**WHAT THIS TASK INVOLVES:** According to the text on dual-phenotype hepatocellular carcinoma, which two groups can HCC be divided into under the diagnostic criteria?

══ PAGE EXTRACT

HCC with the expression of cholangiocyte markers can be diagnosed and treated as a new separate subtype of HCC, dual-phenotype hepatocellular carcinoma (DPHCC). The pathological diagnosis of DPHCC is as follows: (1) Immunohistochemically, in more than 15% of the tumour cells, at least one hepatocyte marker (such as Hep Par 1) shows strong positive expression and mainly a diffuse distribution. (2) In more than 15% of tumour cells, at least one cholangiocyte marker (such as CK19) and at least one hepatocyte marker (such as Hep par 1) are coexpressed. If the tumour tissue contains any independent hepatocellular carcinoma and intrahepatic cholangiocarcinoma components, regardless of whether a transition zone exists between these components or if the tumour cells do not simultaneously express markers for hepatocellular carcinoma and cholangiocarcinoma, the patients cannot be diagnosed with DPHCC [3,4,5,6]. According to the criteria, HCC can be divided into DPHCC and noncholangiocyte-phenotype hepatocellular carcinoma (NCPHCC).

Despite the increasing awareness of the worse prognosis of DPHCC, there are still few studies in the literature reporting the MRI characteristics and accurate assessment of this particular subtype. In the clinical work, we observed some differences in MR dynamic enhancement and diffusion-weighted imaging (DWI) performance between DPHCC and NCPHCC and speculated that these differences may be related to DPHCC cells with double labels of hepatocytes and cholangiocytes, and there may also be some corresponding differences in tumour markers or clinical manifestations or some of the dual biological behavioural properties of HCC and ICC. Combining these differences may help to improve the accuracy of the diagnosis of DPHCC, help in the selection of patients with poor prognosis, and provide the basis for clinical research, the selection of treatment options, and the construction of diagnosis and prediction models based on deep learning.

════
══ DATASET EXTRACT

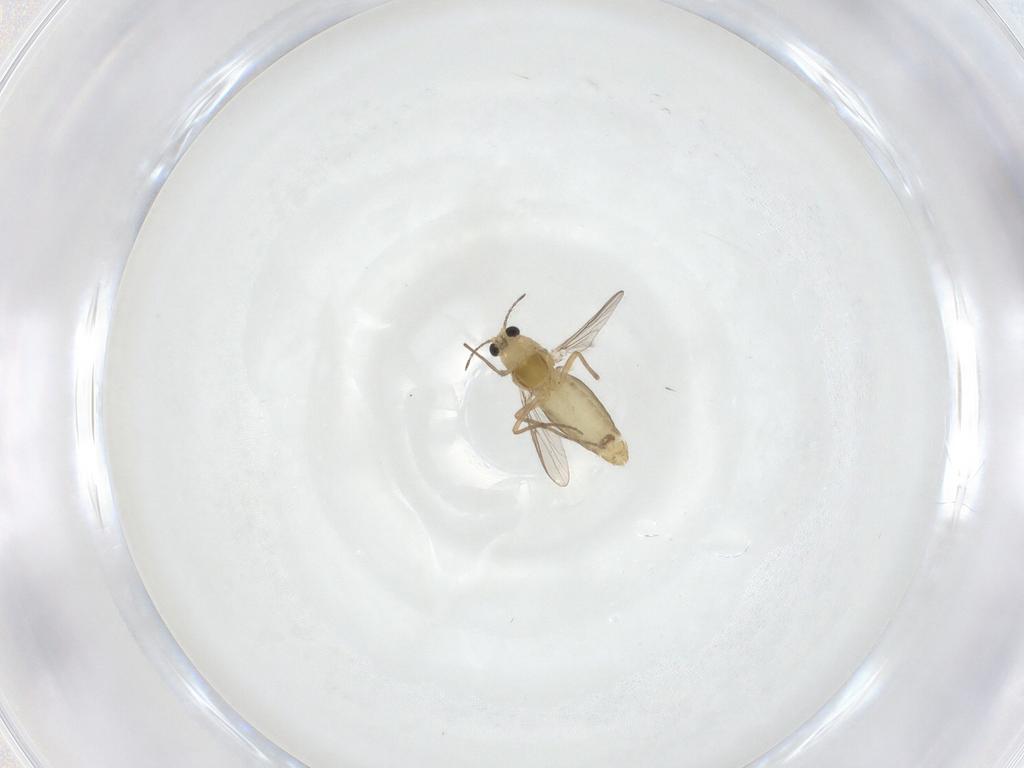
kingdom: Animalia
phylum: Arthropoda
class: Insecta
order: Diptera
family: Chironomidae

════

**ANSWER BOX:** Dual-phenotype hepatocellular carcinoma (DPHCC) and noncholangiocyte-phenotype hepatocellular carcinoma (NCPHCC).